▶ [OPGAVE] Verzamel alle regels hieronder waarin de tekenreeks "skCircle" voorkomt.
***** AANGELEVERD MATERIAAL
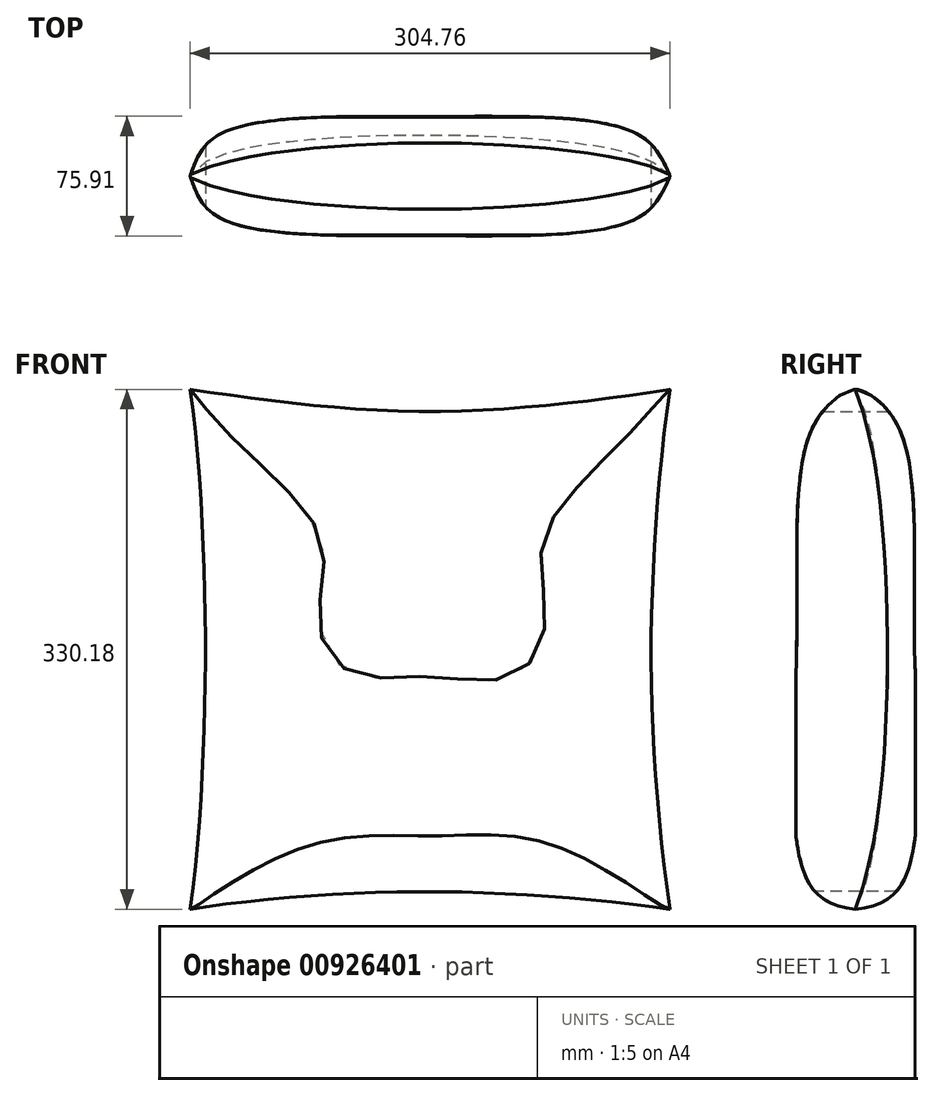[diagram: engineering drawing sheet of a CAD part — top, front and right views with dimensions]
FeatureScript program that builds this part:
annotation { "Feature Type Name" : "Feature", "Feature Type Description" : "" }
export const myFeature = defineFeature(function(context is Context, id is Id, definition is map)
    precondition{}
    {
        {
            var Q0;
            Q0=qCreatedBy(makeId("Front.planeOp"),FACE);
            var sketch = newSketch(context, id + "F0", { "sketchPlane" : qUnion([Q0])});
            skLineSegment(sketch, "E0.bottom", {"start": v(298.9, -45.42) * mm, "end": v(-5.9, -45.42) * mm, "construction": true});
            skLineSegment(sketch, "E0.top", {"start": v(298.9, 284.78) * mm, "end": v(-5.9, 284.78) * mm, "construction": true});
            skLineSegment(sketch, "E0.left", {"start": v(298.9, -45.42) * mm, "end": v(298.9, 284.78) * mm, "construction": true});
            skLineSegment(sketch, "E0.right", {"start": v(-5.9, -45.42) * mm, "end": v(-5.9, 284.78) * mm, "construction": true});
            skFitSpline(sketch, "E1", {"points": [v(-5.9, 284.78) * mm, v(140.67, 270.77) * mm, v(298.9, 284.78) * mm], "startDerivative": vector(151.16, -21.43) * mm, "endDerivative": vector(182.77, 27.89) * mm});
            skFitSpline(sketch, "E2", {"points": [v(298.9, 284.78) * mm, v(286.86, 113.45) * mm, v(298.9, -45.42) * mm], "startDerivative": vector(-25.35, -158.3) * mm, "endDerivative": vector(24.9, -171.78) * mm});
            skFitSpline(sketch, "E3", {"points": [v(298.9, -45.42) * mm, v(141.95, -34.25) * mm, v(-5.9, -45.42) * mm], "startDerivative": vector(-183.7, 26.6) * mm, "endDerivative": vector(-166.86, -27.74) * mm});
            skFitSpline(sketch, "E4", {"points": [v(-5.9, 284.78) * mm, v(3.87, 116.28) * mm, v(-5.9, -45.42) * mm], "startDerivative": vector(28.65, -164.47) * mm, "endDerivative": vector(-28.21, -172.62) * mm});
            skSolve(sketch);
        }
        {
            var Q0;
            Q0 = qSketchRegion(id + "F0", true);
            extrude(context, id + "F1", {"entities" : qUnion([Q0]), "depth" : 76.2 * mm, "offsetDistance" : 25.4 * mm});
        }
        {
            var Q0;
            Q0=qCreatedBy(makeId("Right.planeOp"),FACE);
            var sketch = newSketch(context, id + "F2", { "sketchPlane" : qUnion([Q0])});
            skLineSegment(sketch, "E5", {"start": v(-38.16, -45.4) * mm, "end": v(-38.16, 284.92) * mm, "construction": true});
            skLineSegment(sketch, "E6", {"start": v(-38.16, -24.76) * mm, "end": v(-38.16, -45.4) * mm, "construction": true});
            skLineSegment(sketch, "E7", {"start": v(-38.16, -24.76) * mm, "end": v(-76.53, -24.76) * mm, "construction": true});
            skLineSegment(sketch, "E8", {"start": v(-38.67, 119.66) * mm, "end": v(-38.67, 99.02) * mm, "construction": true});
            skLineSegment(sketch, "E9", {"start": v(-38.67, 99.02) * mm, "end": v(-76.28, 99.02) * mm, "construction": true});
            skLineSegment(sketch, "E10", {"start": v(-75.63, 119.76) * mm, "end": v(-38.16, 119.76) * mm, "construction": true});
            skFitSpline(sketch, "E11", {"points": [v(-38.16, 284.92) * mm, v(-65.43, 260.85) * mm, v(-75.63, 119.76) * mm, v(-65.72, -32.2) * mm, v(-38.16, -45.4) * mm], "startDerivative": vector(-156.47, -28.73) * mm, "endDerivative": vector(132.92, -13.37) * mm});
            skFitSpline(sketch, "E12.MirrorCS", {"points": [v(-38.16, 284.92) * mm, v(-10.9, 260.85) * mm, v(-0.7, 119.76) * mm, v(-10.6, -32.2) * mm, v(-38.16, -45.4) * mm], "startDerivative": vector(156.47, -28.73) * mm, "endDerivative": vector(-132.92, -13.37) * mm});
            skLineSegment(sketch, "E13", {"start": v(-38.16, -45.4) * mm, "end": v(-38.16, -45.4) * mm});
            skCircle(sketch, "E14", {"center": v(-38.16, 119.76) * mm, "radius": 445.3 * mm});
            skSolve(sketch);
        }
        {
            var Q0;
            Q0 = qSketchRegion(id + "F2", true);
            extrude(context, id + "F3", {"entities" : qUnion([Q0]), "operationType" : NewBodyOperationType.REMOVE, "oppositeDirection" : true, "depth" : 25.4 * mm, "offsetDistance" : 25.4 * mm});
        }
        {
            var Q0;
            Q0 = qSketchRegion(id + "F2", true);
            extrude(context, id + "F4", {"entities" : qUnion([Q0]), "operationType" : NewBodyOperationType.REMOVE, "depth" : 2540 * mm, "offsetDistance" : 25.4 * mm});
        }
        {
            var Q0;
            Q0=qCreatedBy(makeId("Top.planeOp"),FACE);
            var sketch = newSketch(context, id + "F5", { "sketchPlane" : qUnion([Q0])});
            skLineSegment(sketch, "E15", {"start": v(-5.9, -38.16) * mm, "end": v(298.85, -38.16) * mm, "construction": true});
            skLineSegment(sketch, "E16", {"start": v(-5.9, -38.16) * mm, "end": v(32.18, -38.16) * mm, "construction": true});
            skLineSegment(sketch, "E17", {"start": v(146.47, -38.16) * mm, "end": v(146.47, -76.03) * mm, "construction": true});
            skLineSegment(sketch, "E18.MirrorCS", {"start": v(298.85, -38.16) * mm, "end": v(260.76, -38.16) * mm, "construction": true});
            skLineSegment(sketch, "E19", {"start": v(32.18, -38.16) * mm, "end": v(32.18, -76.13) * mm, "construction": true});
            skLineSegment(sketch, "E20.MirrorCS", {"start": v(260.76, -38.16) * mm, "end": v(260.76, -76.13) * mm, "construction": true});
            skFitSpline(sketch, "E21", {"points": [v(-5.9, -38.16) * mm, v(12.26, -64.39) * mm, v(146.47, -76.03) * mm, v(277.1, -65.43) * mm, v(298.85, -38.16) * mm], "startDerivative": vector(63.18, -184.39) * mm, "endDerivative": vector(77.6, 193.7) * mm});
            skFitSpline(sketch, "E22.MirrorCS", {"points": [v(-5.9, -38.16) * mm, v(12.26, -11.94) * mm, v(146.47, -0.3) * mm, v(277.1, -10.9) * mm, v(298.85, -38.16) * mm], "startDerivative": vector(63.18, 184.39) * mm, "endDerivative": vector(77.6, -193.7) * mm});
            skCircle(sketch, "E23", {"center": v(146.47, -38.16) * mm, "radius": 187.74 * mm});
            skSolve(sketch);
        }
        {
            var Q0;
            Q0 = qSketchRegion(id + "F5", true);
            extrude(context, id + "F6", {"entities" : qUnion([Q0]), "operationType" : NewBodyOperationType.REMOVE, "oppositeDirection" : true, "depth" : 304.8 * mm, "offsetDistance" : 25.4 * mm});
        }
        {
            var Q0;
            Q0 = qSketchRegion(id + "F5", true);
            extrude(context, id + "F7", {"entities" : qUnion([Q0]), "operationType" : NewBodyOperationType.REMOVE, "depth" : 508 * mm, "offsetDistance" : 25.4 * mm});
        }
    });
**********
***** AANGELEVERD MATERIAAL
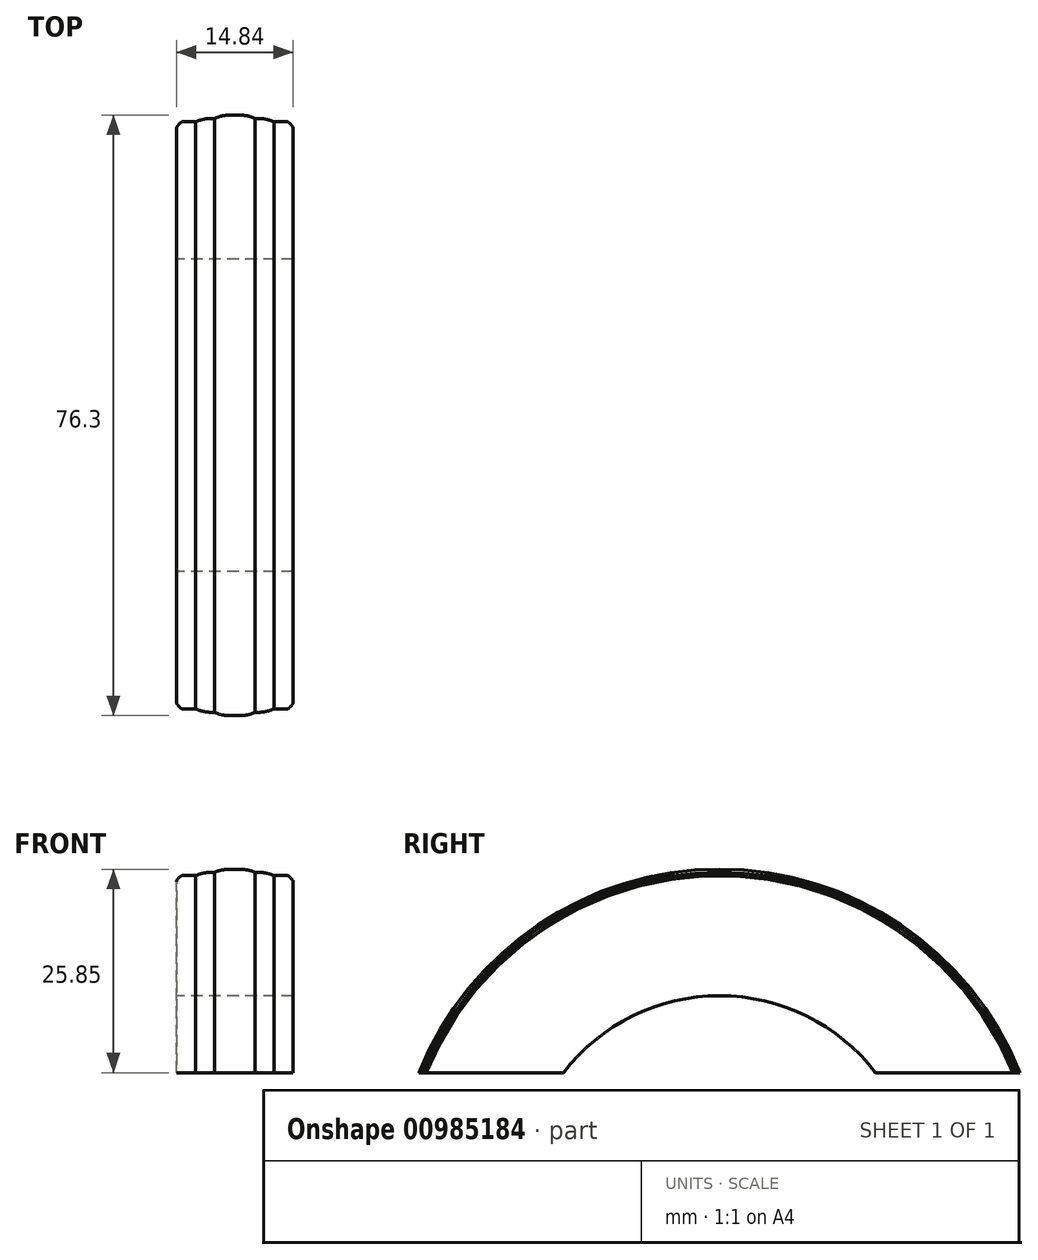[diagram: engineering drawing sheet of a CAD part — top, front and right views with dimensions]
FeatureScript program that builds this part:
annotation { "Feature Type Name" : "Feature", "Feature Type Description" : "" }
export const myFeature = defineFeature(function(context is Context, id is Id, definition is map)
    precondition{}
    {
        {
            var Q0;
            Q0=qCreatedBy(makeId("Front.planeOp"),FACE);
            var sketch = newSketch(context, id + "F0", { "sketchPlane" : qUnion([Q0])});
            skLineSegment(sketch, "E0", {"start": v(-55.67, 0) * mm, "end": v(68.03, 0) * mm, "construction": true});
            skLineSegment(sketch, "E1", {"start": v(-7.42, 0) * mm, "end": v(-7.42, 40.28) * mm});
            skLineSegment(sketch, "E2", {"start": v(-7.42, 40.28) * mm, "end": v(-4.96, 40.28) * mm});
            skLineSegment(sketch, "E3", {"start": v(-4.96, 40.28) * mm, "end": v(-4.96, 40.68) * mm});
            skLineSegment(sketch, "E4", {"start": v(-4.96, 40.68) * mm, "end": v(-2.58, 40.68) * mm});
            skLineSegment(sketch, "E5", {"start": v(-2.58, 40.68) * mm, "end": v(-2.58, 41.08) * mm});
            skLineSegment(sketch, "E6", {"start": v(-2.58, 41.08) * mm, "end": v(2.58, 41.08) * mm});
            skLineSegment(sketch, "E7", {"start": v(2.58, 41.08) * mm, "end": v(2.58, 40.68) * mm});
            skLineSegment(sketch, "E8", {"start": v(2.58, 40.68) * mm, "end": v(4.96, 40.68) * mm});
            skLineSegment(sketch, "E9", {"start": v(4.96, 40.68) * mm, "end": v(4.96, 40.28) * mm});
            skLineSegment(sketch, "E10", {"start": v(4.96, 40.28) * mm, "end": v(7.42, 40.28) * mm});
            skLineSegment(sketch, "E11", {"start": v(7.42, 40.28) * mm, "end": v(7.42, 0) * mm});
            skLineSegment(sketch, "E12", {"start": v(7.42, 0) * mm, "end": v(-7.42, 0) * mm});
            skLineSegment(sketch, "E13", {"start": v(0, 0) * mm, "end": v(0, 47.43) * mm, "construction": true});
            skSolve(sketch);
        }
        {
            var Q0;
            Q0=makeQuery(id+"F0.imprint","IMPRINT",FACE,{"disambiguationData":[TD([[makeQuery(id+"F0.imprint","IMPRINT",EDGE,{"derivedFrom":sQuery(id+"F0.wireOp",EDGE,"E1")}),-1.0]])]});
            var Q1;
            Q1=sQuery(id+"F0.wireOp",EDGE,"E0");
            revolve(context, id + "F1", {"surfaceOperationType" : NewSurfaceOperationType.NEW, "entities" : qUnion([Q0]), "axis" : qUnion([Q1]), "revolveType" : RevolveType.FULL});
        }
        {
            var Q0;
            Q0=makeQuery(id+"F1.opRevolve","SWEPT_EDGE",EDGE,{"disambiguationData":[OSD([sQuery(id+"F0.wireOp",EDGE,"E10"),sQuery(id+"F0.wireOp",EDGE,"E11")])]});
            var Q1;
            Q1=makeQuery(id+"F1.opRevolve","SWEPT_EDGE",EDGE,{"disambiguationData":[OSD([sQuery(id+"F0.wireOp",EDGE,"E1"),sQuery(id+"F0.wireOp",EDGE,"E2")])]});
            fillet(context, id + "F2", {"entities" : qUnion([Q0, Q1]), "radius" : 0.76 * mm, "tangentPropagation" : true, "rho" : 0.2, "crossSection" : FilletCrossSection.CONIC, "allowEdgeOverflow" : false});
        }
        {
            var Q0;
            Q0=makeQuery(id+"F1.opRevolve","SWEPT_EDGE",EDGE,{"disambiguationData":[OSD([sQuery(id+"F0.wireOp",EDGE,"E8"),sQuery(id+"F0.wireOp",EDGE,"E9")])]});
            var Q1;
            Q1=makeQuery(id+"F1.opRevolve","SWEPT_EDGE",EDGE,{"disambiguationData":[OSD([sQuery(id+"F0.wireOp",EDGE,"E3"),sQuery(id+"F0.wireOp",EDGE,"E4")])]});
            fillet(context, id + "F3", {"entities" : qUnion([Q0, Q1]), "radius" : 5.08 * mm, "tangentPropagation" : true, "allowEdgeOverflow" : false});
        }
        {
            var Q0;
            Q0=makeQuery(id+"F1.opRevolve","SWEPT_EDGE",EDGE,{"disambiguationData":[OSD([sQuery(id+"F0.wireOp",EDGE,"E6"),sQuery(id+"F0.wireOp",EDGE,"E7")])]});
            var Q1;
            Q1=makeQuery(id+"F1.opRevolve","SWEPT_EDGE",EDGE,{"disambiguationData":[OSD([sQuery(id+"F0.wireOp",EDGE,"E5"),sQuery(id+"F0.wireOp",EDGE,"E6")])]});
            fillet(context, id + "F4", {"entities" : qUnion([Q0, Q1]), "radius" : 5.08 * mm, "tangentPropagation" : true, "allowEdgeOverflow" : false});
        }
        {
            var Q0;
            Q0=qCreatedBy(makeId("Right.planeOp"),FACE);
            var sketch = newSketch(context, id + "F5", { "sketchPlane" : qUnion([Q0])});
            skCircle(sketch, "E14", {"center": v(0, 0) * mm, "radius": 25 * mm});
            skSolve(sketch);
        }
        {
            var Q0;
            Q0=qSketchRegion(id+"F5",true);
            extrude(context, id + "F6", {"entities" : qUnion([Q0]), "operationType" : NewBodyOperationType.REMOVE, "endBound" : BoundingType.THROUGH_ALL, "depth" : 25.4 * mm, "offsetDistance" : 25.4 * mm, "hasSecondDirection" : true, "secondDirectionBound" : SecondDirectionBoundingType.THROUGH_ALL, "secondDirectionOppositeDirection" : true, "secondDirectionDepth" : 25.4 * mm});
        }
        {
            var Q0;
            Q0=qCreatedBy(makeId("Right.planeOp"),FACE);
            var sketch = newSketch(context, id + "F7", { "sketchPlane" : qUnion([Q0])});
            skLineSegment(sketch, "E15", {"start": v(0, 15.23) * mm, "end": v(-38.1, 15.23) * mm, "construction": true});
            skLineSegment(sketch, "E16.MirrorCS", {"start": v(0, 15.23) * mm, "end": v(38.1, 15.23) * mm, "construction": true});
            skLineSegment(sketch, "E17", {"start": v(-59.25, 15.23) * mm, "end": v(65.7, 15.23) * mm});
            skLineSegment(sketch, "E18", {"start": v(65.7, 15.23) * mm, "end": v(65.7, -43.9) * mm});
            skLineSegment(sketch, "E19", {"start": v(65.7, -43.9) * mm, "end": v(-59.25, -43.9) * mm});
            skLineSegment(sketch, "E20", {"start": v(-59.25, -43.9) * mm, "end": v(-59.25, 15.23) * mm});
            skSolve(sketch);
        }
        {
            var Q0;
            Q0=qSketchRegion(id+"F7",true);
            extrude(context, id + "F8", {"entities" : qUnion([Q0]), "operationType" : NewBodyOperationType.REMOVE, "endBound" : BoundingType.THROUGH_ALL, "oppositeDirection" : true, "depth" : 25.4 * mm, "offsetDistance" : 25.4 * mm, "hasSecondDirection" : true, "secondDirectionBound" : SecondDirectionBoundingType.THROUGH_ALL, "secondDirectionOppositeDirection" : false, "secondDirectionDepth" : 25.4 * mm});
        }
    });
**********
▶ [UITWERKING]
            skCircle(sketch, "E14", {"center": v(-38.16, 119.76) * mm, "radius": 445.3 * mm});
            skCircle(sketch, "E23", {"center": v(146.47, -38.16) * mm, "radius": 187.74 * mm});
            skCircle(sketch, "E14", {"center": v(0, 0) * mm, "radius": 25 * mm});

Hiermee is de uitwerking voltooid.